The author, in loquacious detail, gives us his notes on a posited novel, to be entitled `Galaxies' in which Starship Captain Lena Thomas, on a mission to discover new Earth-type worlds for colonisation, is trapped within a `black galaxy' (i.e., the event horizon of an enormous neutron star which has also trapped the light of an entire galaxy) with a cargo of dead passengers, who may or may not be revived when she reaches her destination. (Their money has paid for the mission).
Whether this story is important or not is one of the issues the disillusioned author agonises over as he lectures us on the predictability of Science Fiction readers and the fallibility of his fellow authors.
In one sense this is Malzberg himself raging at the complacency of SF writers of the Nineteen Seventies.
`There are a few among us who know science. and a few more who understand fiction, but there is not a single science fiction writer who can do both.' (p 13)
And so Malzberg tells us that he has decided to rise to the challenge and write `Galaxies' which was inspired by two articles by John W Campbell in `Analog'
It is in turns, witty, despairing, charming, sometimes even pleading to readers and writers of the genre to take a good hard look at themselves and what they are reading and writing.
It may be that the dead in Lena's ship are a metaphor for Malzberg's readers.
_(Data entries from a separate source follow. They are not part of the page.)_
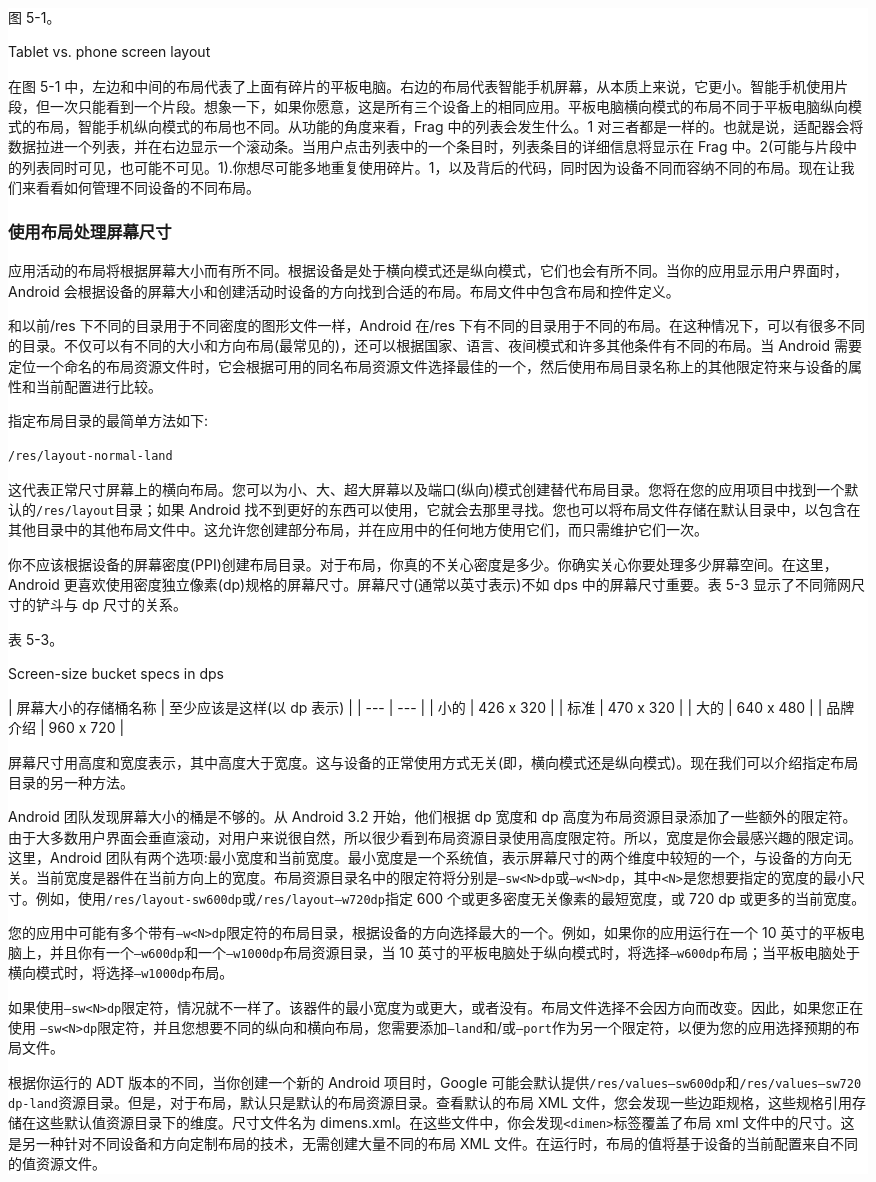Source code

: 图 5-1。

Tablet vs. phone screen layout

在图 5-1 中，左边和中间的布局代表了上面有碎片的平板电脑。右边的布局代表智能手机屏幕，从本质上来说，它更小。智能手机使用片段，但一次只能看到一个片段。想象一下，如果你愿意，这是所有三个设备上的相同应用。平板电脑横向模式的布局不同于平板电脑纵向模式的布局，智能手机纵向模式的布局也不同。从功能的角度来看，Frag 中的列表会发生什么。1 对三者都是一样的。也就是说，适配器会将数据拉进一个列表，并在右边显示一个滚动条。当用户点击列表中的一个条目时，列表条目的详细信息将显示在 Frag 中。2(可能与片段中的列表同时可见，也可能不可见。1).你想尽可能多地重复使用碎片。1，以及背后的代码，同时因为设备不同而容纳不同的布局。现在让我们来看看如何管理不同设备的不同布局。

### 使用布局处理屏幕尺寸

应用活动的布局将根据屏幕大小而有所不同。根据设备是处于横向模式还是纵向模式，它们也会有所不同。当你的应用显示用户界面时，Android 会根据设备的屏幕大小和创建活动时设备的方向找到合适的布局。布局文件中包含布局和控件定义。

和以前/res 下不同的目录用于不同密度的图形文件一样，Android 在/res 下有不同的目录用于不同的布局。在这种情况下，可以有很多不同的目录。不仅可以有不同的大小和方向布局(最常见的)，还可以根据国家、语言、夜间模式和许多其他条件有不同的布局。当 Android 需要定位一个命名的布局资源文件时，它会根据可用的同名布局资源文件选择最佳的一个，然后使用布局目录名称上的其他限定符来与设备的属性和当前配置进行比较。

指定布局目录的最简单方法如下:

`/res/layout-normal-land`

这代表正常尺寸屏幕上的横向布局。您可以为小、大、超大屏幕以及端口(纵向)模式创建替代布局目录。您将在您的应用项目中找到一个默认的`/res/layout`目录；如果 Android 找不到更好的东西可以使用，它就会去那里寻找。您也可以将布局文件存储在默认目录中，以包含在其他目录中的其他布局文件中。这允许您创建部分布局，并在应用中的任何地方使用它们，而只需维护它们一次。

你不应该根据设备的屏幕密度(PPI)创建布局目录。对于布局，你真的不关心密度是多少。你确实关心你要处理多少屏幕空间。在这里，Android 更喜欢使用密度独立像素(dp)规格的屏幕尺寸。屏幕尺寸(通常以英寸表示)不如 dps 中的屏幕尺寸重要。表 5-3 显示了不同筛网尺寸的铲斗与 dp 尺寸的关系。

表 5-3。

Screen-size bucket specs in dps

<colgroup><col> <col></colgroup> 
| 屏幕大小的存储桶名称 | 至少应该是这样(以 dp 表示) |
| --- | --- |
| 小的 | 426 x 320 |
| 标准 | 470 x 320 |
| 大的 | 640 x 480 |
| 品牌介绍 | 960 x 720 |

屏幕尺寸用高度和宽度表示，其中高度大于宽度。这与设备的正常使用方式无关(即，横向模式还是纵向模式)。现在我们可以介绍指定布局目录的另一种方法。

Android 团队发现屏幕大小的桶是不够的。从 Android 3.2 开始，他们根据 dp 宽度和 dp 高度为布局资源目录添加了一些额外的限定符。由于大多数用户界面会垂直滚动，对用户来说很自然，所以很少看到布局资源目录使用高度限定符。所以，宽度是你会最感兴趣的限定词。这里，Android 团队有两个选项:最小宽度和当前宽度。最小宽度是一个系统值，表示屏幕尺寸的两个维度中较短的一个，与设备的方向无关。当前宽度是器件在当前方向上的宽度。布局资源目录名中的限定符将分别是`–sw<N>dp`或`–w<N>dp`，其中`<N>`是您想要指定的宽度的最小尺寸。例如，使用`/res/layout-sw600dp`或`/res/layout–w720dp`指定 600 个或更多密度无关像素的最短宽度，或 720 dp 或更多的当前宽度。

您的应用中可能有多个带有`–w<N>dp`限定符的布局目录，根据设备的方向选择最大的一个。例如，如果你的应用运行在一个 10 英寸的平板电脑上，并且你有一个`–w600dp`和一个`–w1000dp`布局资源目录，当 10 英寸的平板电脑处于纵向模式时，将选择`–w600dp`布局；当平板电脑处于横向模式时，将选择`–w1000dp`布局。

如果使用`–sw<N>dp`限定符，情况就不一样了。该器件的最小宽度为<n>或更大，或者没有。布局文件选择不会因方向而改变。因此，如果您正在使用</n> `–sw<N>dp`限定符，并且您想要不同的纵向和横向布局，您需要添加`–land`和/或`–port`作为另一个限定符，以便为您的应用选择预期的布局文件。

根据你运行的 ADT 版本的不同，当你创建一个新的 Android 项目时，Google 可能会默认提供`/res/values–sw600dp`和`/res/values–sw720dp-land`资源目录。但是，对于布局，默认只是默认的布局资源目录。查看默认的布局 XML 文件，您会发现一些边距规格，这些规格引用存储在这些默认值资源目录下的维度。尺寸文件名为 dimens.xml。在这些文件中，你会发现`<dimen>`标签覆盖了布局 xml 文件中的尺寸。这是另一种针对不同设备和方向定制布局的技术，无需创建大量不同的布局 XML 文件。在运行时，布局的值将基于设备的当前配置来自不同的值资源文件。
They after all, are the ones who paid for the trip, but in the end, despite everything that is said to them, they do not listen. How can they? They are dead. The prostheses (who are computerised personalities installed in the ship to offer somewhat limited advice) may be metaphors for other SF writers. And if Lena is a metaphor for the writer himself then the black galaxy is SF itself and Malzberg can only escape by risking everything and leaving.
Despite its perhaps misplaced nihilism (They may be few but there are contemporary scientists who write very good SF) `Galaxies' is a tour-de-force of public rebellion.
Shortly after this novel was published, Malzberg announced that he was giving up writing SF, and abandoned the genre.